▶ _Work required_: Carry none of the pictures over; write out the complete data exactly.

▶ _Materials provided_:
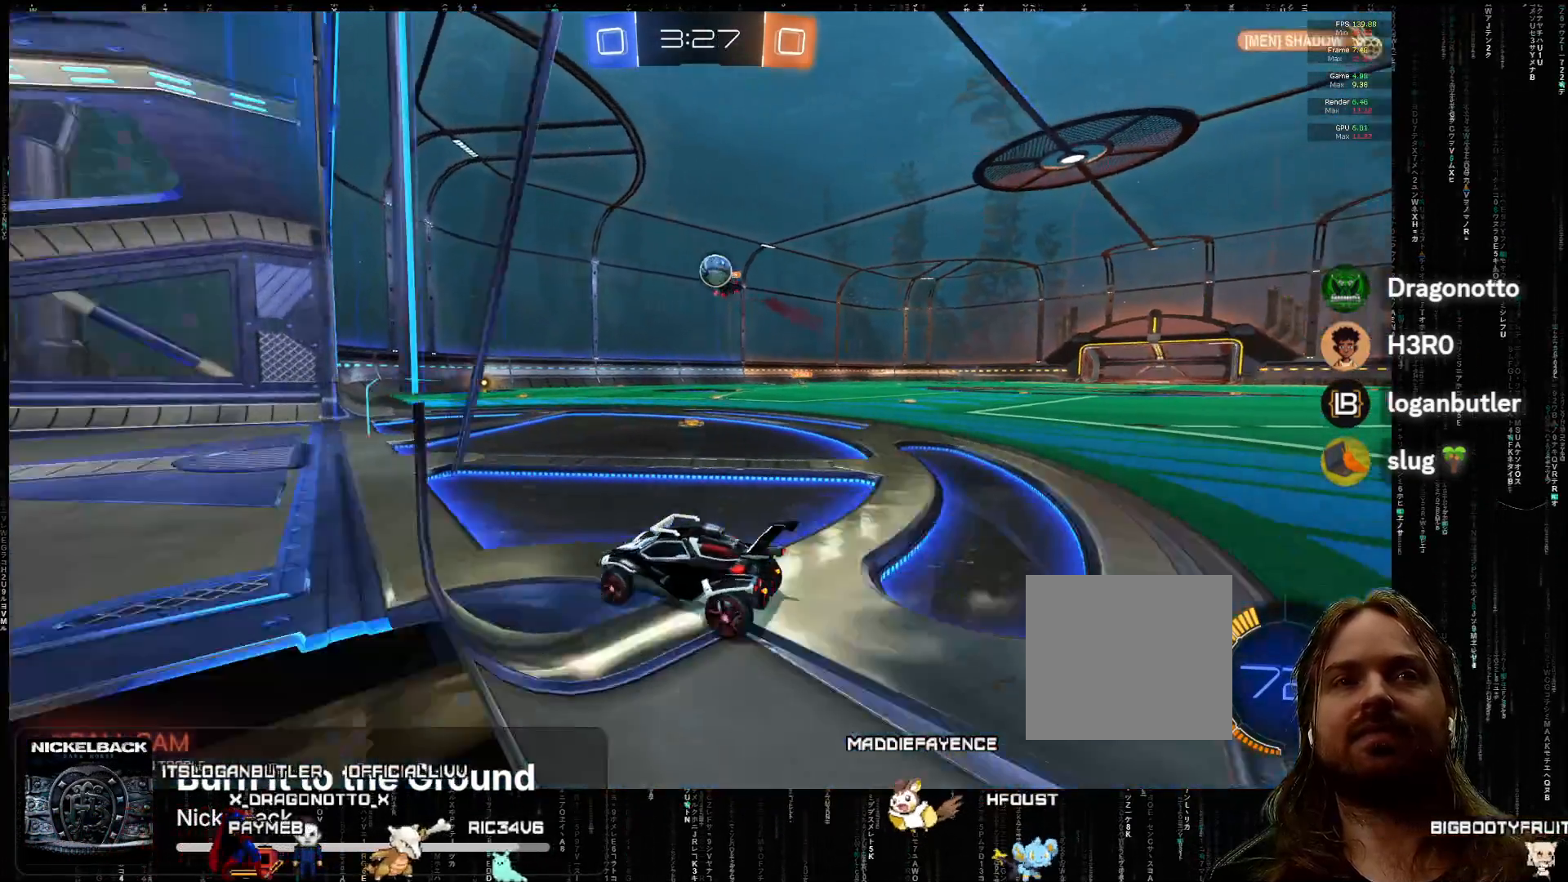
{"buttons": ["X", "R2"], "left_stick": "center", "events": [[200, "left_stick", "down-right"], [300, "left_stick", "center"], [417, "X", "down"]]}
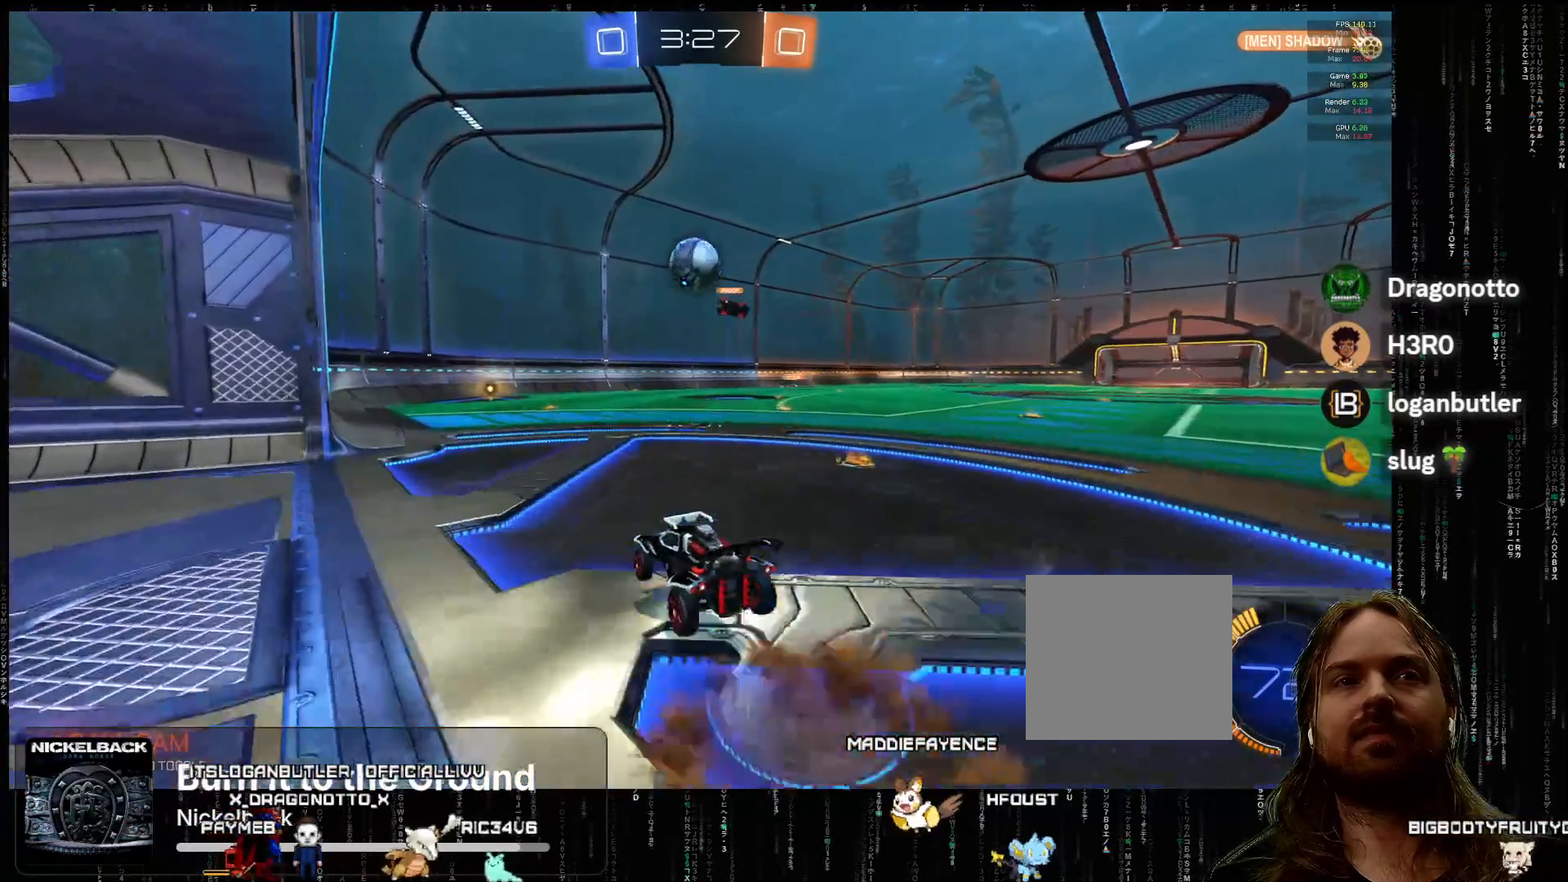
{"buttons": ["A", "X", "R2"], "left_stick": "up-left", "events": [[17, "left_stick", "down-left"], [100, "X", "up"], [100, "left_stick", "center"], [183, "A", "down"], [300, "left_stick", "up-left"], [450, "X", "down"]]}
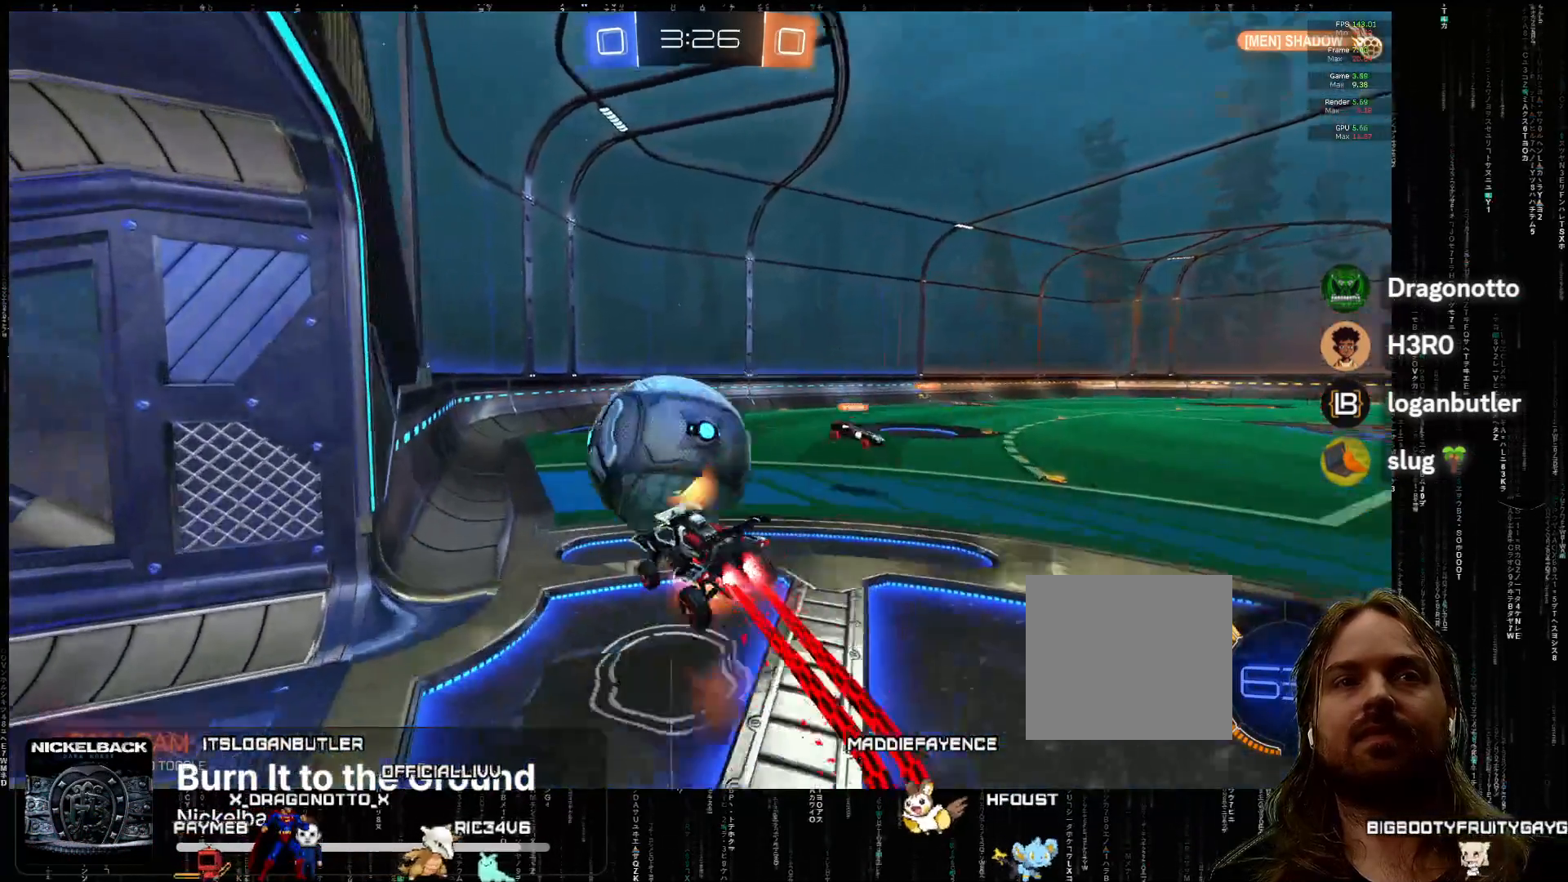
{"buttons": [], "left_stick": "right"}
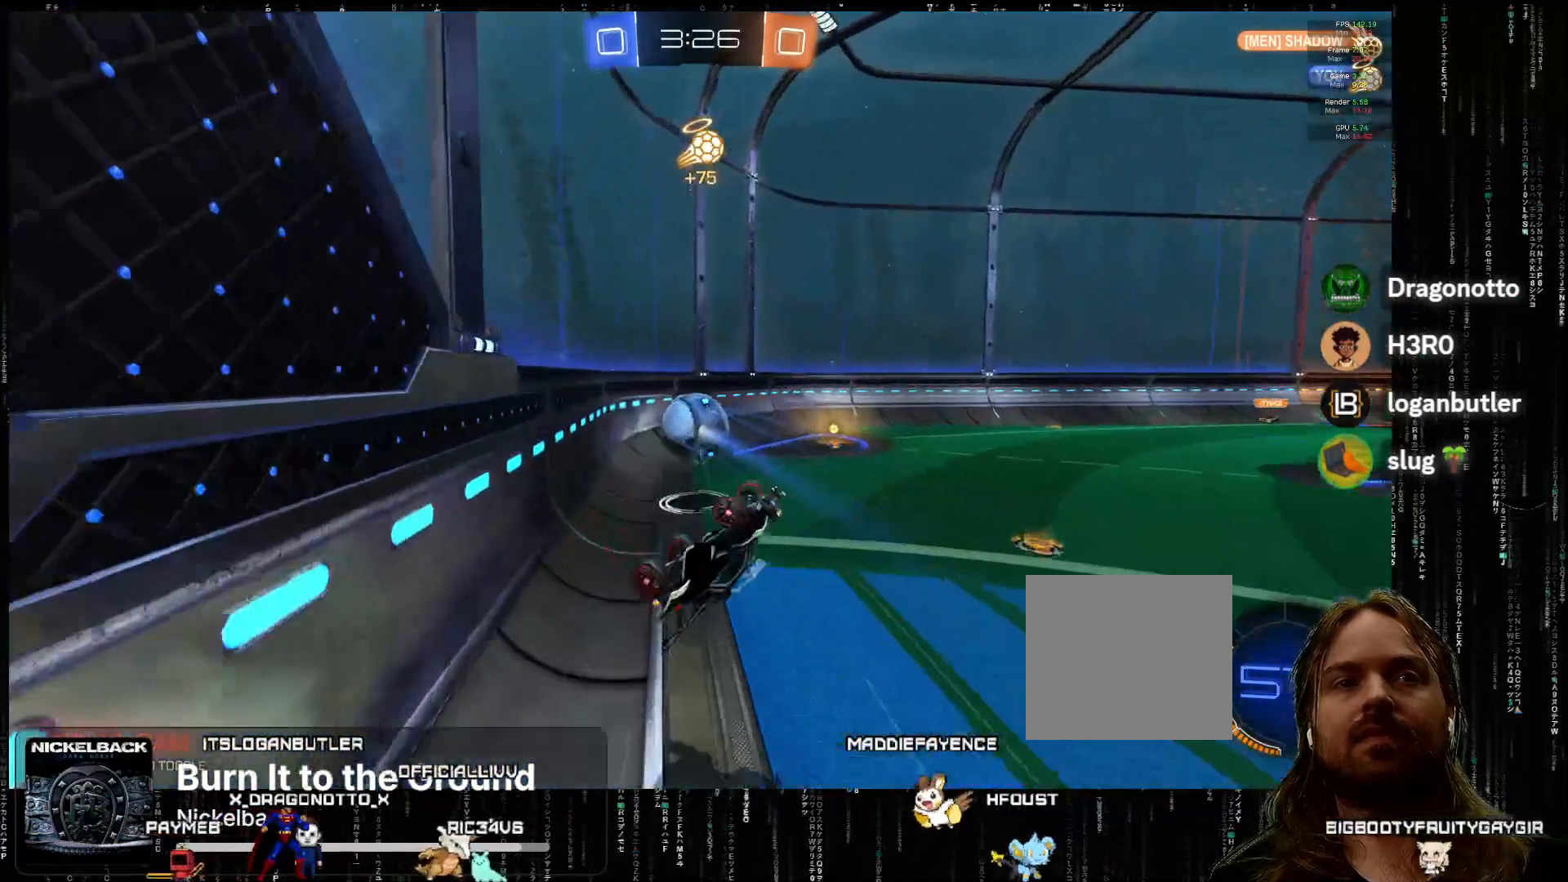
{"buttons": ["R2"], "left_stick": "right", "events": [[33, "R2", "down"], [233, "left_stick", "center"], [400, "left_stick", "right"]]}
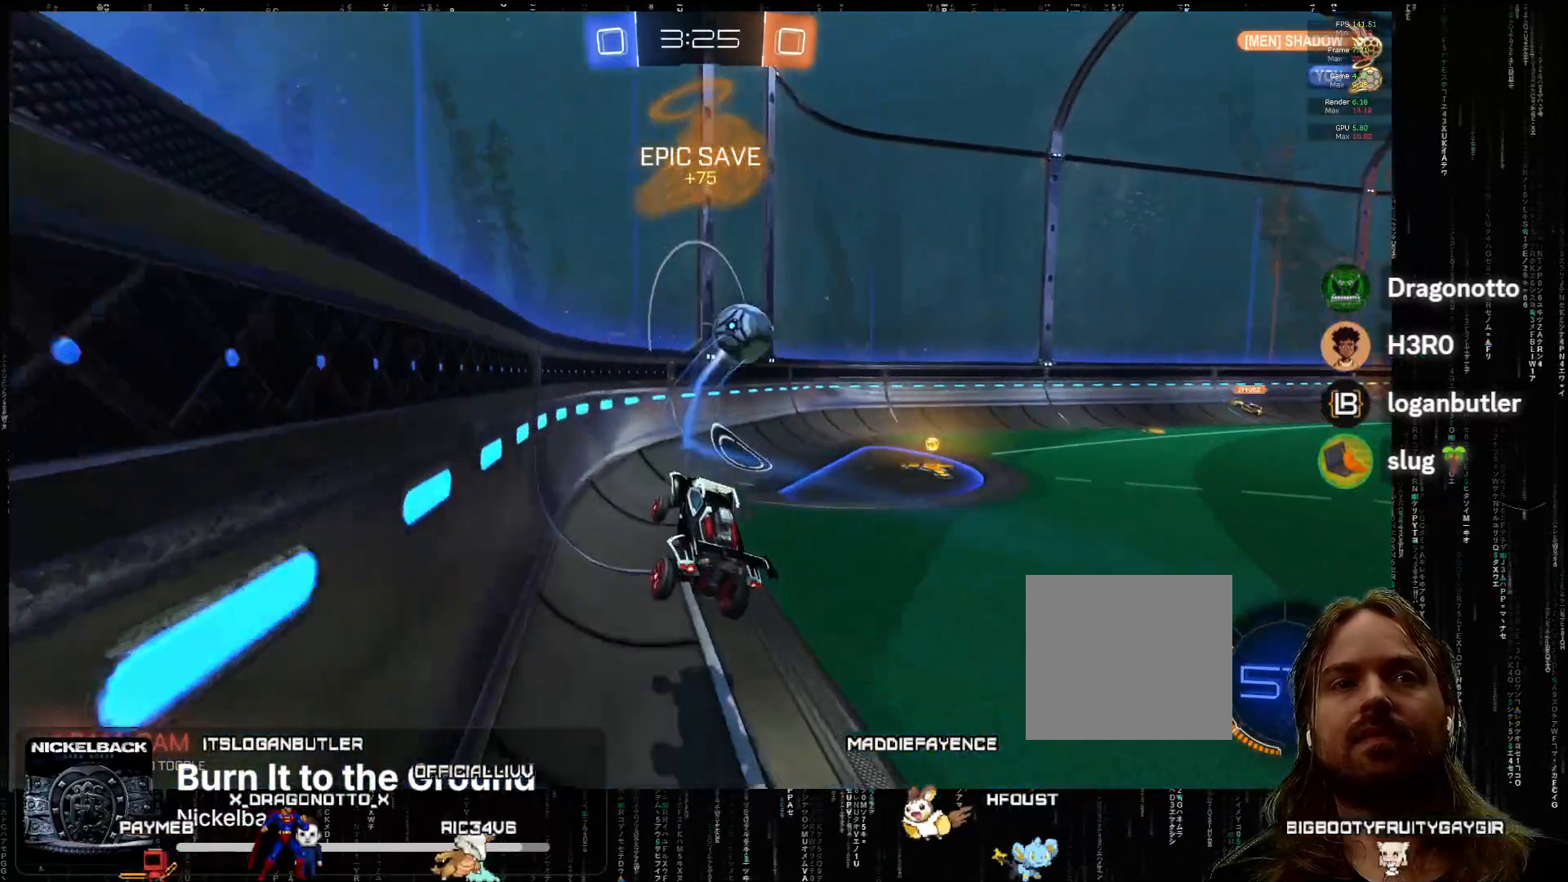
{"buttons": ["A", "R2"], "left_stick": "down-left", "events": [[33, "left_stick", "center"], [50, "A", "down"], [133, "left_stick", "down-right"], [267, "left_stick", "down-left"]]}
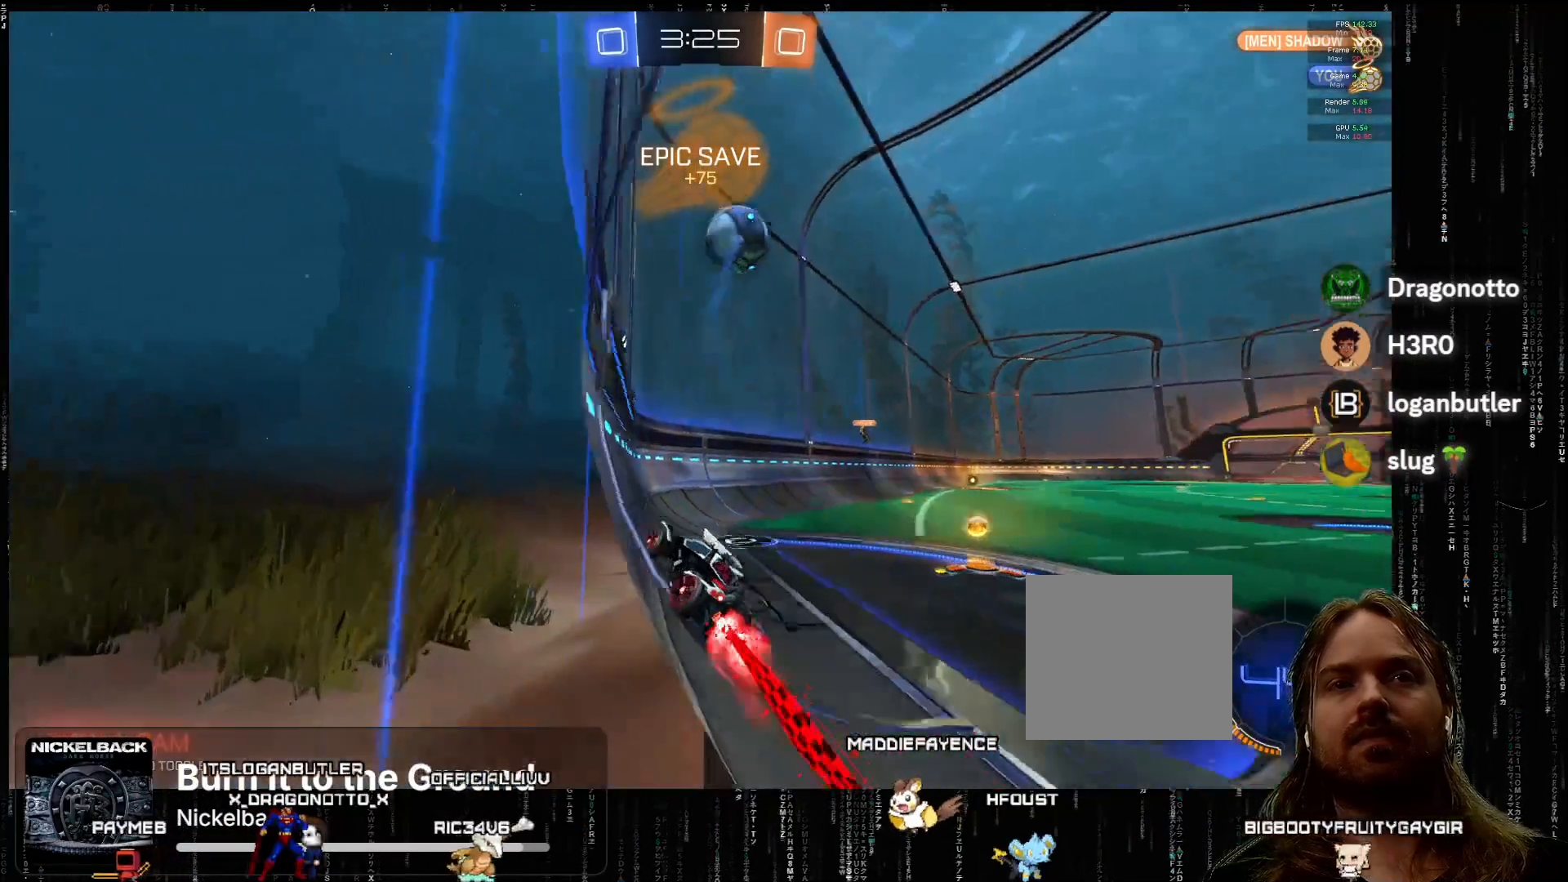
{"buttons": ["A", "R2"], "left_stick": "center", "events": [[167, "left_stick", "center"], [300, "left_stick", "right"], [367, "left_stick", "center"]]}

▶ _Answer to this problem_:
{"buttons": ["X", "R2"], "left_stick": "center", "events": [[200, "left_stick", "down-right"], [300, "left_stick", "center"], [417, "X", "down"]]}
{"buttons": ["A", "X", "R2"], "left_stick": "up-left", "events": [[17, "left_stick", "down-left"], [100, "X", "up"], [100, "left_stick", "center"], [183, "A", "down"], [300, "left_stick", "up-left"], [450, "X", "down"]]}
{"buttons": [], "left_stick": "right"}
{"buttons": ["R2"], "left_stick": "right", "events": [[33, "R2", "down"], [233, "left_stick", "center"], [400, "left_stick", "right"]]}
{"buttons": ["A", "R2"], "left_stick": "down-left", "events": [[33, "left_stick", "center"], [50, "A", "down"], [133, "left_stick", "down-right"], [267, "left_stick", "down-left"]]}
{"buttons": ["A", "R2"], "left_stick": "center", "events": [[167, "left_stick", "center"], [300, "left_stick", "right"], [367, "left_stick", "center"]]}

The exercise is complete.